The U.S. Supreme Court is set on Wednesday to hear a Republican-led challenge to the Voting Rights Act, giving its conservative majority a chance to deal another blow to the landmark federal law enacted 60 years ago to prevent racial discrimination in voting.
The case involves electoral districts in Louisiana.
The arguments come in an appeal by a group of Black voters of a judicial decision declaring that a map that raised the number of Black-majority congressional districts in the state from one to two violated the constitutional promise of equal protection because it was guided too much by racial considerations.
Louisiana, where Black people make up roughly a third of the population, has six U.S. House of Representatives districts.
Black voters tend to support Democrat candidates. Section 2 of the Voting Rights Act bars electoral maps that would result in diluting the clout of minority voters, even absent direct proof of racist intent.
This provision gained greater significance as a bulwark against racial discrimination in voting after the Supreme Court, in a 2013 ruling authored by conservative Chief Justice John Roberts, gutted a different section of the Voting Rights Act.
If the court similarly hollows out Section 2, according to Harvard Law School Professor Nicholas Stephanopoulos, "the consequences could be very dramatic."
"States with unified Republican governments would likely try to eliminate most or all of their minority-opportunity districts, since doing so would no longer violate Section 2," said Stephanopoulos, who filed a brief defending the Voting Rights Act.
Opportunity districts are electoral districts where racial minorities have a reasonable chance to elect their preferred candidate.
The Supreme Court, which has a 6-3 conservative majority, is expected to rule by the end of June. A decision striking down Section 2 could help Republicans gain as many as 19 additional seats in the U.S. House and reduce minority membership in Congress, according to a report by Democratic-affiliated advocacy groups Fair Fight Action and Black Voters Matter Fund. Republicans currently hold a slim majority in the House.
In a process called redistricting, the boundaries of legislative districts across the United States are reconfigured every decade to reflect population changes as measured by the national census. Redistricting typically is carried out by state legislatures.
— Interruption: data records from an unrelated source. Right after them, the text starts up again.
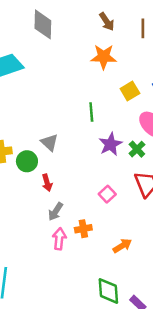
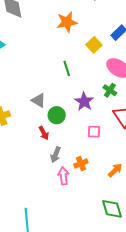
purple star: (110, 144) -> (84, 102), moved
green circle: (27, 161) -> (57, 115), moved
pink square: (107, 194) -> (94, 132), turned -32

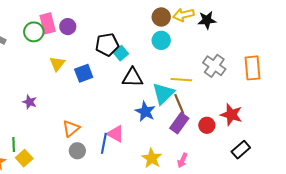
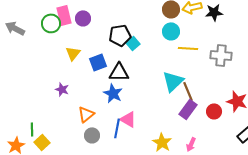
gray cross: (214, 66) -> (221, 55), turned -30
black triangle: (133, 78) -> (119, 72), moved
yellow line: (181, 80) -> (188, 48), moved
purple star: (30, 102) -> (62, 89), moved
blue star: (145, 111) -> (113, 93), moved

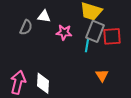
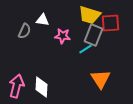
red square: (112, 36) -> (111, 23), moved
cyan line: (87, 45) -> (86, 49), turned 48
orange triangle: (102, 75) -> (101, 79), size x1.5

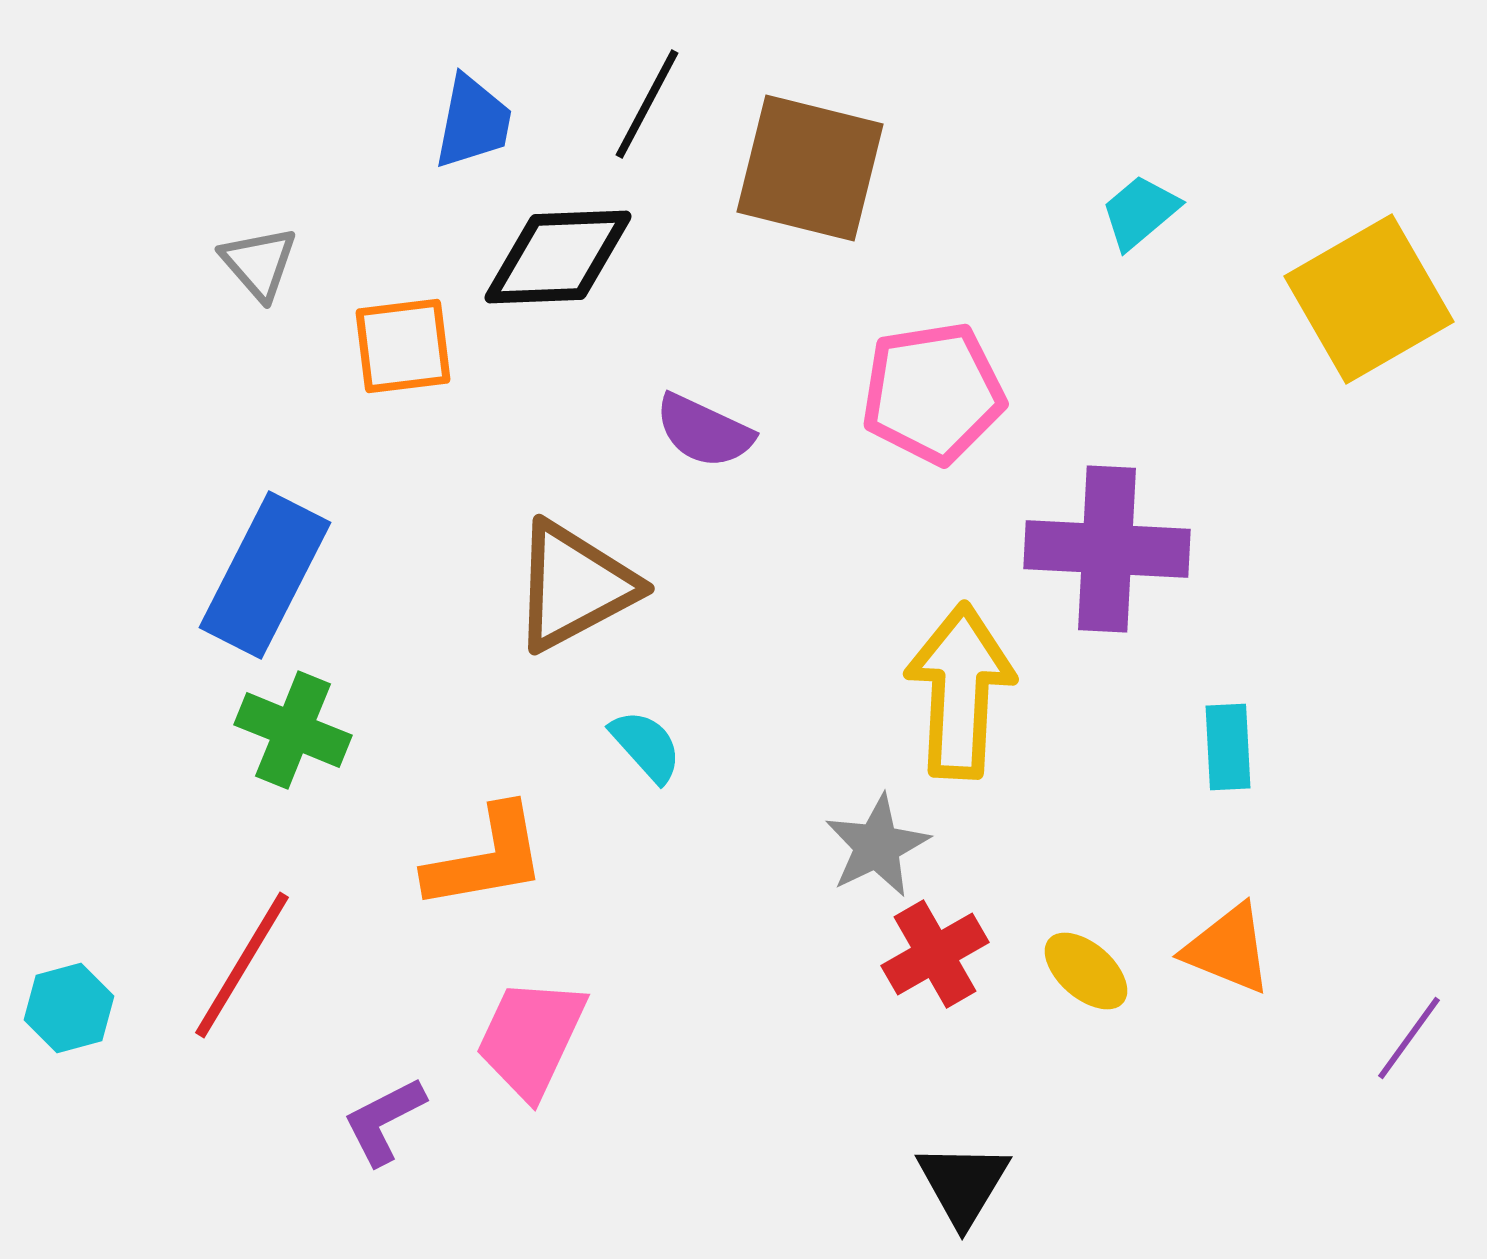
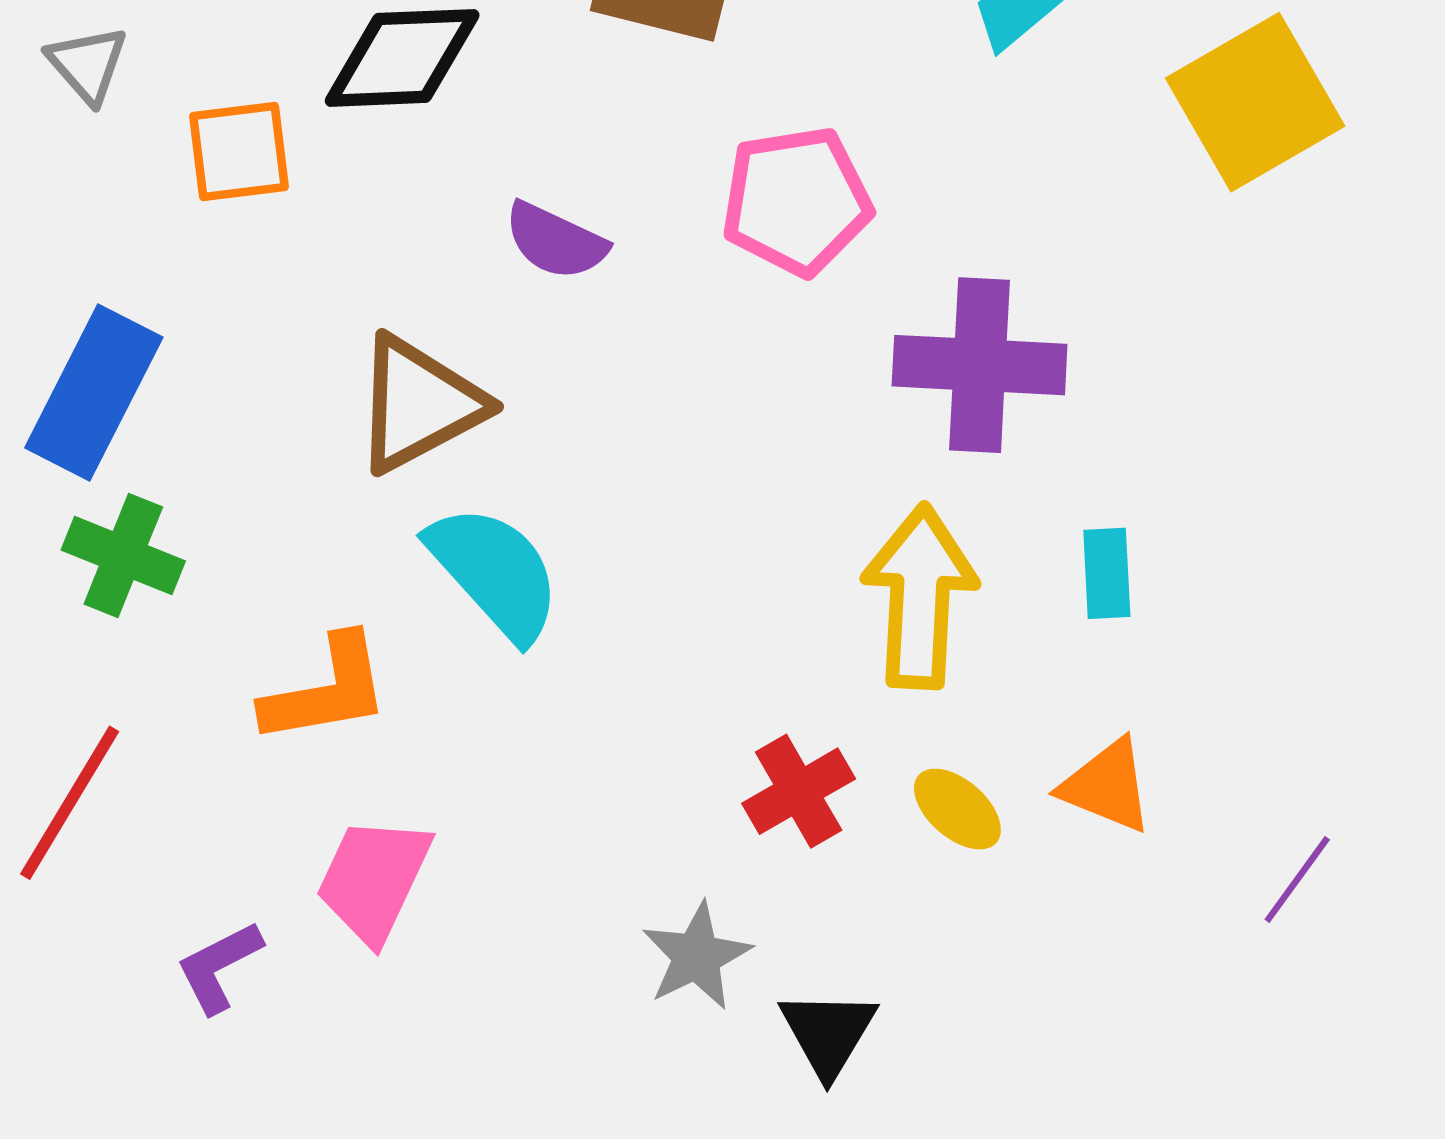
yellow arrow: (960, 691) -> (920, 597), moved
cyan semicircle: (646, 746) -> (495, 572), size x1.8
gray star: (877, 846) -> (697, 956), moved

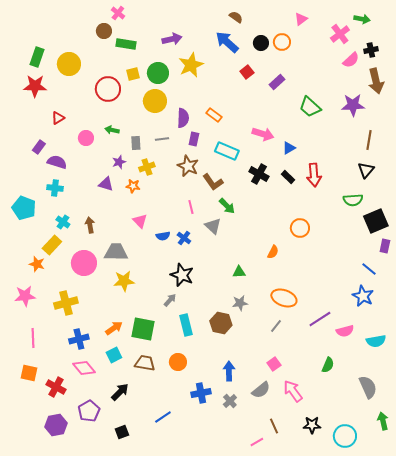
After Louisiana's Republican-controlled legislature adopted a map that included just one Black-majority district following the 2020 census, a group of Black Louisiana voters sued. U.S. District Judge Shelly Dick in 2022 ruled in favor of the plaintiffs, deciding that the map likely harmed Black voters in violation of Section 2.
In response, the state legislature created a second Black-majority district in a redrawn map that it approved in January 2024. But this map prompted a new lawsuit by 12 Louisiana voters who described themselves in court papers as "non-African American."
They argued that the second Black-majority district unlawfully reduced the influence of non-Black voters like them. White people make up a majority of Louisiana's population.
A three-judge panel ruled 2-1 in April 2024 that the map relied too heavily on race in violation of the equal protection principle, prompting the appeal to the Supreme Court.
The Supreme Court will hear arguments for the second time this year in the case. It also did so in March but then in June sidestepped a decision and ordered another round of arguments.
The state initially had appealed the three-judge panel's ruling and argued in March on the same side as the Black voters. But it has now changed its stance and is urging the justices to forbid race-conscious map-drawing altogether.
"Race-based redistricting is fundamentally contrary to our Constitution," Louisiana's Republican Attorney General Elizabeth Murrill wrote in a filing to the Supreme Court, emphasizing that an "enduring rejection" of this practice requires "zero tolerance for any consideration of race" in redistricting.
Republican President Donald Trump's administration supports the challenge to the Voting Rights Act on separate legal grounds.
University of Illinois Chicago law professor Steve Schwinn said the Supreme Court could be receptive to Louisiana's far-reaching argument given the embrace by its conservative justices of a so-called color blind view of the Constitution.
Schwinn cited the court's 2023 ruling rejecting race-conscious university admissions policies as an example of that view.
"I think at the core of what's going on here is a fundamental shift in understanding what equal protection requires," Schwinn said, "from a remedial approach to race relations to a race-blind approach."
The court's 2013 ruling in a case involving Alabama's Shelby County gutted a Voting Rights Act provision that had required states and locales with a history of racial discrimination to get federal approval to change voting laws.
In a surprising decision, however, the court ruled 5-4 in 2023 that a Republican-drawn electoral map in Alabama violated Section 2, siding with Black voters who challenged the map and sought an additional Black-majority congressional district.
Roberts and fellow conservative Justice Brett Kavanaugh joined the court's three liberals to form a majority.
Kavanaugh, in a concurring opinion in that case, wrote that "the authority to conduct race-based redistricting cannot extend indefinitely into the future," which some legal experts have interpreted as an indication he could switch sides in the Louisiana case.
"The conventional wisdom is that Kavanaugh is the deciding vote," Stephanopoulos said.